In 1997 you could have purchased some houses in Los Angeles as follows:

  • Price $44,000
  • Down payment of $5,000
  • Mortgage payments of $233.82
  • Rental value about $200/month

With a 30-year fixed rate loan, your payment would stay the same as long as you never increased your loan. Your monthly payment would remain at $234 per month until your house is paid off.
An under supply of houses followed by reckless lending practices leading up to 2007, caused values to increase very fast. If you wanted to buy this same house in 2007, the numbers would have been:

  • Price $300,000
  • Down payment of $30,000
  • Mortgage of $1,618 per month
  • Rental value approx. $1,100 /mo. to start

Very few people could have saved the $256,000 that the house had appreciated in those 10 years.

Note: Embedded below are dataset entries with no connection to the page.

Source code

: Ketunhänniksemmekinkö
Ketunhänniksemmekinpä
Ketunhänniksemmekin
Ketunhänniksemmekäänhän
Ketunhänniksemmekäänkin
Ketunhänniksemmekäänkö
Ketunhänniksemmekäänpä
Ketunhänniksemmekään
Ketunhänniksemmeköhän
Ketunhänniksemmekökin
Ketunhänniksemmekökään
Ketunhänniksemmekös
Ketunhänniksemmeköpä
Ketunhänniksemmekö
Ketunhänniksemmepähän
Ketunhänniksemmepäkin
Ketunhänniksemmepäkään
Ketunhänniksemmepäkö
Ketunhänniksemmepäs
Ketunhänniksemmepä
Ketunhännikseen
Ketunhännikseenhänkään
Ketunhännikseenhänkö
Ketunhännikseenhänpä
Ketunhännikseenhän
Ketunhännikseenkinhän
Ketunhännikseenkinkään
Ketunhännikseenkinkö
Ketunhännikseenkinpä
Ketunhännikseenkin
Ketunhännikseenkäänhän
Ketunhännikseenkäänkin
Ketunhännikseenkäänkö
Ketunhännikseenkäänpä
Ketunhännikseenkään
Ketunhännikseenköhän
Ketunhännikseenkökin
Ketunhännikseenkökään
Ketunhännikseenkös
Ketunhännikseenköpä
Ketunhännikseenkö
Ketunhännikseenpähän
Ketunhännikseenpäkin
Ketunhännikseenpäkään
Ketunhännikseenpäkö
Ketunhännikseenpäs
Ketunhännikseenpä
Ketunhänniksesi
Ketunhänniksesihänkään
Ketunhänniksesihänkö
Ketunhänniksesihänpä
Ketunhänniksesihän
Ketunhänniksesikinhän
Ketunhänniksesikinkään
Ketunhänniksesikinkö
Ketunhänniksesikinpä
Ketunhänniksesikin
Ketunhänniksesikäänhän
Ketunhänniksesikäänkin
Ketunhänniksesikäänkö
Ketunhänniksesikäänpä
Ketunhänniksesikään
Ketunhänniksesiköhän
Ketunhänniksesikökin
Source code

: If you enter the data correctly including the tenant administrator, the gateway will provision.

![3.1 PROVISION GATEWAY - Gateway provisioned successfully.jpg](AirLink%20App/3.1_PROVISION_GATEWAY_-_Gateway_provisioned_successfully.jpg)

If you bought that house for an investment and you were paying attention, you could have sold when prices were high, and then waited two or three years and bought a foreclosed house for much less money. That would have put you in a position to take advantage of the rapid increases that are expected to take place once the inventory of foreclosed houses is gone.
If you bought this house to hold for the long term, the experts believe that within 5 years, home values will get back to their normal 3% per year (about the normal rate of inflation). When you retire in 20 years, the house will be free and clear of debt and worth $435,000.  With no house payments, all of your Social Security income is available for food, utilities, medicine, and entertainment. If you need more money, you can get a loan or reverse mortgage and live off the equity in your house or move into a less expensive house and sell or rent the one you have.

If you had rented the house in the last example 20 years ago instead of buying it, your rent would have started at $1,500 and ended at $2,400 per month when the owner’s loan was paid off.

In this example, the $5,000 you put down increased $391,000 in value in 30 years, and saved you a lot of rent. For most people, owning a house is the safest and simplest form of investing.

Tips for home buying:

  • Start learning now. It will take a lot of time to develop the judgment you need to pick a neighborhood that will stay good throughout your entire adult life.
  • Study the market for at least a year before purchasing anything.
  • Make sure your job (income) is reliable and don’t buy a house that is too expensive.
  • Do not buy when the market is over inflated. Buy when prices and interest rates are low.